Material provided:
•••
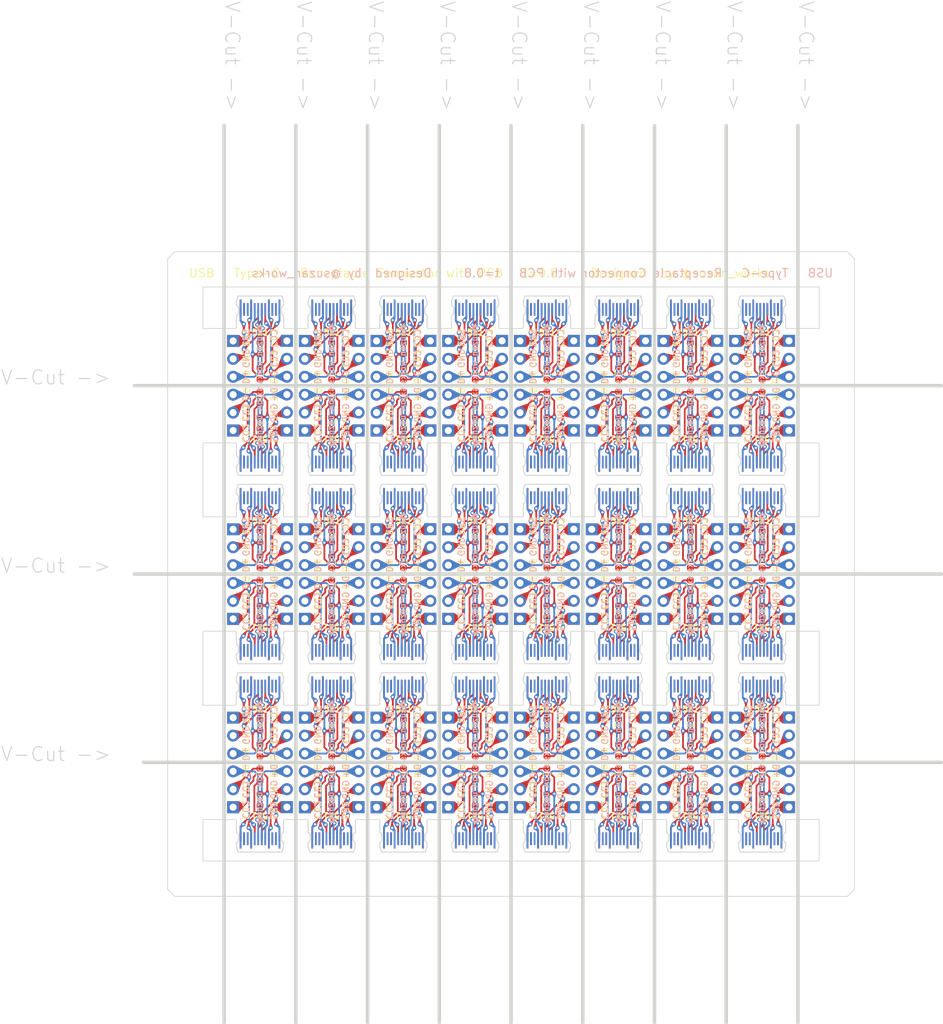
<source format=kicad_pcb>
(kicad_pcb (version 20221018) (generator pcbnew)

  (general
    (thickness 0.8)
  )

  (paper "A4")
  (title_block
    (title "USB-C_PCB_Receptacle")
    (date "2025-02-08")
    (rev "v1.0")
    (company "@suzan_works")
  )

  (layers
    (0 "F.Cu" signal)
    (31 "B.Cu" signal)
    (32 "B.Adhes" user "B.Adhesive")
    (33 "F.Adhes" user "F.Adhesive")
    (34 "B.Paste" user)
    (35 "F.Paste" user)
    (36 "B.SilkS" user "B.Silkscreen")
    (37 "F.SilkS" user "F.Silkscreen")
    (38 "B.Mask" user)
    (39 "F.Mask" user)
    (40 "Dwgs.User" user "User.Drawings")
    (41 "Cmts.User" user "User.Comments")
    (42 "Eco1.User" user "User.Eco1")
    (43 "Eco2.User" user "User.Eco2")
    (44 "Edge.Cuts" user)
    (45 "Margin" user)
    (46 "B.CrtYd" user "B.Courtyard")
    (47 "F.CrtYd" user "F.Courtyard")
    (48 "B.Fab" user)
    (49 "F.Fab" user)
    (50 "User.1" user)
    (51 "User.2" user)
    (52 "User.3" user)
    (53 "User.4" user)
    (54 "User.5" user)
    (55 "User.6" user)
    (56 "User.7" user)
    (57 "User.8" user)
    (58 "User.9" user)
  )

  (setup
    (stackup
      (layer "F.SilkS" (type "Top Silk Screen") (color "White"))
      (layer "F.Paste" (type "Top Solder Paste"))
      (layer "F.Mask" (type "Top Solder Mask") (color "Black") (thickness 0.01))
      (layer "F.Cu" (type "copper") (thickness 0.035))
      (layer "dielectric 1" (type "core") (thickness 0.71) (material "FR4") (epsilon_r 4.5) (loss_tangent 0.02))
      (layer "B.Cu" (type "copper") (thickness 0.035))
      (layer "B.Mask" (type "Bottom Solder Mask") (color "Black") (thickness 0.01))
      (layer "B.Paste" (type "Bottom Solder Paste"))
      (layer "B.SilkS" (type "Bottom Silk Screen") (color "White"))
      (copper_finish "None")
      (dielectric_constraints no)
    )
    (pad_to_mask_clearance 0)
    (aux_axis_origin 92 145.64)
    (grid_origin 100 100)
    (pcbplotparams
      (layerselection 0x00010fc_ffffffff)
      (plot_on_all_layers_selection 0x0000000_00000000)
      (disableapertmacros false)
      (usegerberextensions false)
      (usegerberattributes true)
      (usegerberadvancedattributes true)
      (creategerberjobfile true)
      (dashed_line_dash_ratio 12.000000)
      (dashed_line_gap_ratio 3.000000)
      (svgprecision 4)
      (plotframeref false)
      (viasonmask false)
      (mode 1)
      (useauxorigin false)
      (hpglpennumber 1)
      (hpglpenspeed 20)
      (hpglpendiameter 15.000000)
      (dxfpolygonmode true)
      (dxfimperialunits true)
      (dxfusepcbnewfont true)
      (psnegative false)
      (psa4output false)
      (plotreference true)
      (plotvalue true)
      (plotinvisibletext false)
      (sketchpadsonfab false)
      (subtractmaskfromsilk false)
      (outputformat 1)
      (mirror false)
      (drillshape 1)
      (scaleselection 1)
      (outputdirectory "")
    )
  )

  (net 0 "")
  (net 1 "Net-(J1-Pin_1)")
  (net 2 "Net-(J1-Pin_2)")
  (net 3 "Net-(J1-Pin_3)")
  (net 4 "Net-(J2-Pin_1)")
  (net 5 "Net-(J2-Pin_2)")
  (net 6 "Net-(J2-Pin_3)")
  (net 7 "unconnected-(J3-SBU1-PadA8)")
  (net 8 "unconnected-(J3-SBU2-PadB8)")

  (footprint "Resistor_SMD:R_0603_1608Metric" (layer "F.Cu") (at 115.24 71.615 90))

  (footprint "0_My_Library:USB-C_PCBPLUG" (layer "F.Cu") (at 166.04 110.8 -90))

  (footprint "Connector_PinHeader_2.54mm:PinHeader_1x03_P2.54mm_Vertical" (layer "F.Cu") (at 169.85 133.005 180))

  (footprint "0_My_Library:USB-C_PCBPLUG" (layer "F.Cu") (at 115.24 115.87 90))

  (footprint "Resistor_SMD:R_0603_1608Metric" (layer "F.Cu") (at 125.4 124.955 90))

  (footprint "Connector_PinHeader_2.54mm:PinHeader_1x03_P2.54mm_Vertical" (layer "F.Cu") (at 169.85 79.665 180))

  (footprint "0_My_Library:USB-C_PCBPLUG" (layer "F.Cu") (at 145.72 115.87 90))

  (footprint "Resistor_SMD:R_0603_1608Metric" (layer "F.Cu") (at 145.72 94.73 90))

  (footprint "Resistor_SMD:R_0603_1608Metric" (layer "F.Cu") (at 125.4 105.27 -90))

  (footprint "0_My_Library:USB-C_PCBPLUG" (layer "F.Cu") (at 135.56 62.53 90))

  (footprint "Connector_PinHeader_2.54mm:PinHeader_1x03_P2.54mm_Vertical" (layer "F.Cu") (at 180.01 66.98))

  (footprint "0_My_Library:USB-C_PCBPLUG" (layer "F.Cu") (at 135.56 137.47 -90))

  (footprint "Resistor_SMD:R_0603_1608Metric" (layer "F.Cu") (at 115.24 131.94 -90))

  (footprint "Connector_PinHeader_2.54mm:PinHeader_1x03_P2.54mm_Vertical" (layer "F.Cu") (at 141.91 133.02 180))

  (footprint "Connector_PinHeader_2.54mm:PinHeader_1x03_P2.54mm_Vertical" (layer "F.Cu") (at 121.59 93.665))

  (footprint "Connector_PinHeader_2.54mm:PinHeader_1x03_P2.54mm_Vertical" (layer "F.Cu") (at 159.69 66.98))

  (footprint "Connector_PinHeader_2.54mm:PinHeader_1x03_P2.54mm_Vertical" (layer "F.Cu") (at 169.85 93.65))

  (footprint "Connector_PinHeader_2.54mm:PinHeader_1x03_P2.54mm_Vertical" (layer "F.Cu") (at 149.53 120.32))

  (footprint "0_My_Library:USB-C_PCBPLUG" (layer "F.Cu") (at 115.24 89.2 90))

  (footprint "Connector_PinHeader_2.54mm:PinHeader_1x03_P2.54mm_Vertical" (layer "F.Cu") (at 172.39 79.68 180))

  (footprint "Resistor_SMD:R_0603_1608Metric" (layer "F.Cu") (at 105.08 98.285 90))

  (footprint "Connector_PinHeader_2.54mm:PinHeader_1x03_P2.54mm_Vertical" (layer "F.Cu") (at 101.27 120.335))

  (footprint "Connector_PinHeader_2.54mm:PinHeader_1x03_P2.54mm_Vertical" (layer "F.Cu") (at 111.43 93.665))

  (footprint "Resistor_SMD:R_0603_1608Metric" (layer "F.Cu") (at 176.2 121.4 90))

  (footprint "Connector_PinHeader_2.54mm:PinHeader_1x03_P2.54mm_Vertical" (layer "F.Cu") (at 119.05 79.665 180))

  (footprint "Resistor_SMD:R_0603_1608Metric" (layer "F.Cu") (at 125.4 78.6 -90))

  (footprint "Connector_PinHeader_2.54mm:PinHeader_1x03_P2.54mm_Vertical" (layer "F.Cu") (at 159.69 93.65))

  (footprint "Resistor_SMD:R_0603_1608Metric" (layer "F.Cu") (at 105.08 121.4 90))

  (footprint "Resistor_SMD:R_0603_1608Metric" (layer "F.Cu") (at 166.04 128.385 -90))

  (footprint "Connector_PinHeader_2.54mm:PinHeader_1x03_P2.54mm_Vertical" (layer "F.Cu") (at 152.07 79.68 180))

  (footprint "Connector_PinHeader_2.54mm:PinHeader_1x03_P2.54mm_Vertical" (layer "F.Cu") (at 111.43 133.02 180))

  (footprint "Resistor_SMD:R_0603_1608Metric" (layer "F.Cu") (at 135.56 124.955 90))

  (footprint "Resistor_SMD:R_0603_1608Metric" (layer "F.Cu") (at 155.88 68.06 90))

  (footprint "Connector_PinHeader_2.54mm:PinHeader_1x03_P2.54mm_Vertical" (layer "F.Cu") (at 180.01 120.32))

  (footprint "Resistor_SMD:R_0603_1608Metric" (layer "F.Cu") (at 115.24 121.4 90))

  (footprint "0_My_Library:USB-C_PCBPLUG" (layer "F.Cu") (at 125.4 89.2 90))

  (footprint "0_My_Library:USB-C_PCBPLUG" (layer "F.Cu") (at 105.08 115.87 90))

  (footprint "Connector_PinHeader_2.54mm:PinHeader_1x03_P2.54mm_Vertical" (layer "F.Cu") (at 119.05 106.335 180))

  (footprint "Resistor_SMD:R_0603_1608Metric" (layer "F.Cu") (at 145.72 78.6 -90))

  (footprint "Connector_PinHeader_2.54mm:PinHeader_1x03_P2.54mm_Vertical" (layer "F.Cu") (at 162.23 79.68 180))

  (footprint "0_My_Library:USB-C_PCBPLUG" (layer "F.Cu") (at 105.08 110.8 -90))

  (footprint "0_My_Library:USB-C_PCBPLUG" (layer "F.Cu") (at 135.56 110.8 -90))

  (footprint "Resistor_SMD:R_0603_1608Metric" (layer "F.Cu") (at 125.4 128.385 -90))

  (footprint "0_My_Library:USB-C_PCBPLUG" (layer "F.Cu")
    (tsta
... [3514912 chars truncated]
</source>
•••
Task details:
Starting at the line that contains "135.56 62.53 90))" and stopping after the line that contains "(at 159.69 93.65))", write out every line exactly as it appears above, and no other line.

Finished exercise:
  (footprint "0_My_Library:USB-C_PCBPLUG" (layer "F.Cu") (at 135.56 62.53 90))

  (footprint "Connector_PinHeader_2.54mm:PinHeader_1x03_P2.54mm_Vertical" (layer "F.Cu") (at 180.01 66.98))

  (footprint "0_My_Library:USB-C_PCBPLUG" (layer "F.Cu") (at 135.56 137.47 -90))

  (footprint "Resistor_SMD:R_0603_1608Metric" (layer "F.Cu") (at 115.24 131.94 -90))

  (footprint "Connector_PinHeader_2.54mm:PinHeader_1x03_P2.54mm_Vertical" (layer "F.Cu") (at 141.91 133.02 180))

  (footprint "Connector_PinHeader_2.54mm:PinHeader_1x03_P2.54mm_Vertical" (layer "F.Cu") (at 121.59 93.665))

  (footprint "Connector_PinHeader_2.54mm:PinHeader_1x03_P2.54mm_Vertical" (layer "F.Cu") (at 159.69 66.98))

  (footprint "Connector_PinHeader_2.54mm:PinHeader_1x03_P2.54mm_Vertical" (layer "F.Cu") (at 169.85 93.65))

  (footprint "Connector_PinHeader_2.54mm:PinHeader_1x03_P2.54mm_Vertical" (layer "F.Cu") (at 149.53 120.32))

  (footprint "0_My_Library:USB-C_PCBPLUG" (layer "F.Cu") (at 115.24 89.2 90))

  (footprint "Connector_PinHeader_2.54mm:PinHeader_1x03_P2.54mm_Vertical" (layer "F.Cu") (at 172.39 79.68 180))

  (footprint "Resistor_SMD:R_0603_1608Metric" (layer "F.Cu") (at 105.08 98.285 90))

  (footprint "Connector_PinHeader_2.54mm:PinHeader_1x03_P2.54mm_Vertical" (layer "F.Cu") (at 101.27 120.335))

  (footprint "Connector_PinHeader_2.54mm:PinHeader_1x03_P2.54mm_Vertical" (layer "F.Cu") (at 111.43 93.665))

  (footprint "Resistor_SMD:R_0603_1608Metric" (layer "F.Cu") (at 176.2 121.4 90))

  (footprint "Connector_PinHeader_2.54mm:PinHeader_1x03_P2.54mm_Vertical" (layer "F.Cu") (at 119.05 79.665 180))

  (footprint "Resistor_SMD:R_0603_1608Metric" (layer "F.Cu") (at 125.4 78.6 -90))

  (footprint "Connector_PinHeader_2.54mm:PinHeader_1x03_P2.54mm_Vertical" (layer "F.Cu") (at 159.69 93.65))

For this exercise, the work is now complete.